##### Supplied records #####

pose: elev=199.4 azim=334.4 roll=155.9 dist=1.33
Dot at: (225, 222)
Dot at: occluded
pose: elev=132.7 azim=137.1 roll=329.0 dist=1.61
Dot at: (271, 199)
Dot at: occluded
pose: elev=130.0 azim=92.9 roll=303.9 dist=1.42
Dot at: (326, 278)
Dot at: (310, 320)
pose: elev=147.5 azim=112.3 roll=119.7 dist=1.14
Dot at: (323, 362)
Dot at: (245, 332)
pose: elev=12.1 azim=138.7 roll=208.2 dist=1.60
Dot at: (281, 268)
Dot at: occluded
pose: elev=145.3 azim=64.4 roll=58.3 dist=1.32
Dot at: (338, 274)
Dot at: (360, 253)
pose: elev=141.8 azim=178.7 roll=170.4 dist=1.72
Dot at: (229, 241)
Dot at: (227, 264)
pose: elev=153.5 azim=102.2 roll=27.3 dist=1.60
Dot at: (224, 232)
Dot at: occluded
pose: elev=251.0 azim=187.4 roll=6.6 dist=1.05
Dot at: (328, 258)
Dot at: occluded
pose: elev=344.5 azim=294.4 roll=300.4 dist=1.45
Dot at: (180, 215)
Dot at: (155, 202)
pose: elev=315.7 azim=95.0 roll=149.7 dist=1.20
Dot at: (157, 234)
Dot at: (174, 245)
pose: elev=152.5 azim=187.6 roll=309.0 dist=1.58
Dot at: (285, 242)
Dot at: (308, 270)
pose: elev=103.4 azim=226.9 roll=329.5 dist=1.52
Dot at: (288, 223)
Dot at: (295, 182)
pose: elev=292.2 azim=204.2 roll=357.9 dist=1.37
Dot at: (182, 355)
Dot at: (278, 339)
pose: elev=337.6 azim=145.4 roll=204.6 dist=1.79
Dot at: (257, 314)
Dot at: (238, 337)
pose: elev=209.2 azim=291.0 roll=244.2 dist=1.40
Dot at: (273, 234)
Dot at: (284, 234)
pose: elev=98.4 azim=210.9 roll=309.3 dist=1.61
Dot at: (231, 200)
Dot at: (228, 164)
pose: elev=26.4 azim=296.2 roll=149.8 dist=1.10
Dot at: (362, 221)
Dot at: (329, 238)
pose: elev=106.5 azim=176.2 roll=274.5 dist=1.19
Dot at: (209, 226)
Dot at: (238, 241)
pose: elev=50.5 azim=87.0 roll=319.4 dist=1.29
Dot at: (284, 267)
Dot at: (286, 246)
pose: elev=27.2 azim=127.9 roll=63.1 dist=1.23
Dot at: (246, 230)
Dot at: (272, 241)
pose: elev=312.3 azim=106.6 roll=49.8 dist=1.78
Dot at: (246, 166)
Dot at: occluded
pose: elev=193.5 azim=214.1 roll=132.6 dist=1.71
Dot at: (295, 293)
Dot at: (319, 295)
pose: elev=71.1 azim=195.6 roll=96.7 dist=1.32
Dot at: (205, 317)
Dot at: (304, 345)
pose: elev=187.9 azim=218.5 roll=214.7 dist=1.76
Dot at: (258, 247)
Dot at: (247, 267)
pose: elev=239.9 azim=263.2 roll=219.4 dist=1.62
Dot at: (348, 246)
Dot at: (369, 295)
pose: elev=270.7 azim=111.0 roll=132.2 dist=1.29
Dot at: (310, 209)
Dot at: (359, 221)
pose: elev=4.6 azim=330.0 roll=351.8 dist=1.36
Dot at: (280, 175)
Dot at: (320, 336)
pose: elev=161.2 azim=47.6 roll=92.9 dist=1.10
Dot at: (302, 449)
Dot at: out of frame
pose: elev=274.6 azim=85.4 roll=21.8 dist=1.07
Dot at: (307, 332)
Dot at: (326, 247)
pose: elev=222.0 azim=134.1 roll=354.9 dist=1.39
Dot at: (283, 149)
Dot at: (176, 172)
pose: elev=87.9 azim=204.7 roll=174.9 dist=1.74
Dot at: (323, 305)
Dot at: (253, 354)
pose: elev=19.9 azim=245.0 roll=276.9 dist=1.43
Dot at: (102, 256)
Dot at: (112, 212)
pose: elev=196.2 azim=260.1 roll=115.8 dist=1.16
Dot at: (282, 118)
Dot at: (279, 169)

#####

Switch every "elev" in the material above to "elevation", and leave everything else unchanged.

Correct answer |
pose: elevation=199.4 azim=334.4 roll=155.9 dist=1.33
Dot at: (225, 222)
Dot at: occluded
pose: elevation=132.7 azim=137.1 roll=329.0 dist=1.61
Dot at: (271, 199)
Dot at: occluded
pose: elevation=130.0 azim=92.9 roll=303.9 dist=1.42
Dot at: (326, 278)
Dot at: (310, 320)
pose: elevation=147.5 azim=112.3 roll=119.7 dist=1.14
Dot at: (323, 362)
Dot at: (245, 332)
pose: elevation=12.1 azim=138.7 roll=208.2 dist=1.60
Dot at: (281, 268)
Dot at: occluded
pose: elevation=145.3 azim=64.4 roll=58.3 dist=1.32
Dot at: (338, 274)
Dot at: (360, 253)
pose: elevation=141.8 azim=178.7 roll=170.4 dist=1.72
Dot at: (229, 241)
Dot at: (227, 264)
pose: elevation=153.5 azim=102.2 roll=27.3 dist=1.60
Dot at: (224, 232)
Dot at: occluded
pose: elevation=251.0 azim=187.4 roll=6.6 dist=1.05
Dot at: (328, 258)
Dot at: occluded
pose: elevation=344.5 azim=294.4 roll=300.4 dist=1.45
Dot at: (180, 215)
Dot at: (155, 202)
pose: elevation=315.7 azim=95.0 roll=149.7 dist=1.20
Dot at: (157, 234)
Dot at: (174, 245)
pose: elevation=152.5 azim=187.6 roll=309.0 dist=1.58
Dot at: (285, 242)
Dot at: (308, 270)
pose: elevation=103.4 azim=226.9 roll=329.5 dist=1.52
Dot at: (288, 223)
Dot at: (295, 182)
pose: elevation=292.2 azim=204.2 roll=357.9 dist=1.37
Dot at: (182, 355)
Dot at: (278, 339)
pose: elevation=337.6 azim=145.4 roll=204.6 dist=1.79
Dot at: (257, 314)
Dot at: (238, 337)
pose: elevation=209.2 azim=291.0 roll=244.2 dist=1.40
Dot at: (273, 234)
Dot at: (284, 234)
pose: elevation=98.4 azim=210.9 roll=309.3 dist=1.61
Dot at: (231, 200)
Dot at: (228, 164)
pose: elevation=26.4 azim=296.2 roll=149.8 dist=1.10
Dot at: (362, 221)
Dot at: (329, 238)
pose: elevation=106.5 azim=176.2 roll=274.5 dist=1.19
Dot at: (209, 226)
Dot at: (238, 241)
pose: elevation=50.5 azim=87.0 roll=319.4 dist=1.29
Dot at: (284, 267)
Dot at: (286, 246)
pose: elevation=27.2 azim=127.9 roll=63.1 dist=1.23
Dot at: (246, 230)
Dot at: (272, 241)
pose: elevation=312.3 azim=106.6 roll=49.8 dist=1.78
Dot at: (246, 166)
Dot at: occluded
pose: elevation=193.5 azim=214.1 roll=132.6 dist=1.71
Dot at: (295, 293)
Dot at: (319, 295)
pose: elevation=71.1 azim=195.6 roll=96.7 dist=1.32
Dot at: (205, 317)
Dot at: (304, 345)
pose: elevation=187.9 azim=218.5 roll=214.7 dist=1.76
Dot at: (258, 247)
Dot at: (247, 267)
pose: elevation=239.9 azim=263.2 roll=219.4 dist=1.62
Dot at: (348, 246)
Dot at: (369, 295)
pose: elevation=270.7 azim=111.0 roll=132.2 dist=1.29
Dot at: (310, 209)
Dot at: (359, 221)
pose: elevation=4.6 azim=330.0 roll=351.8 dist=1.36
Dot at: (280, 175)
Dot at: (320, 336)
pose: elevation=161.2 azim=47.6 roll=92.9 dist=1.10
Dot at: (302, 449)
Dot at: out of frame
pose: elevation=274.6 azim=85.4 roll=21.8 dist=1.07
Dot at: (307, 332)
Dot at: (326, 247)
pose: elevation=222.0 azim=134.1 roll=354.9 dist=1.39
Dot at: (283, 149)
Dot at: (176, 172)
pose: elevation=87.9 azim=204.7 roll=174.9 dist=1.74
Dot at: (323, 305)
Dot at: (253, 354)
pose: elevation=19.9 azim=245.0 roll=276.9 dist=1.43
Dot at: (102, 256)
Dot at: (112, 212)
pose: elevation=196.2 azim=260.1 roll=115.8 dist=1.16
Dot at: (282, 118)
Dot at: (279, 169)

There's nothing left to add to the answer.